> [Exercise brief] Return every line in the entries below that contains the word "chart".

> [Data shown]

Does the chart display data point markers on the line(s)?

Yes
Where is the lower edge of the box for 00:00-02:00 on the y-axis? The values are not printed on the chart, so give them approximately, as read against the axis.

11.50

* * *

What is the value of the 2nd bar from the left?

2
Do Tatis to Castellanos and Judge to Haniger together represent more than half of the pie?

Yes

> [Response to this task]
Does the chart display data point markers on the line(s)?
Where is the lower edge of the box for 00:00-02:00 on the y-axis? The values are not printed on the chart, so give them approximately, as read against the axis.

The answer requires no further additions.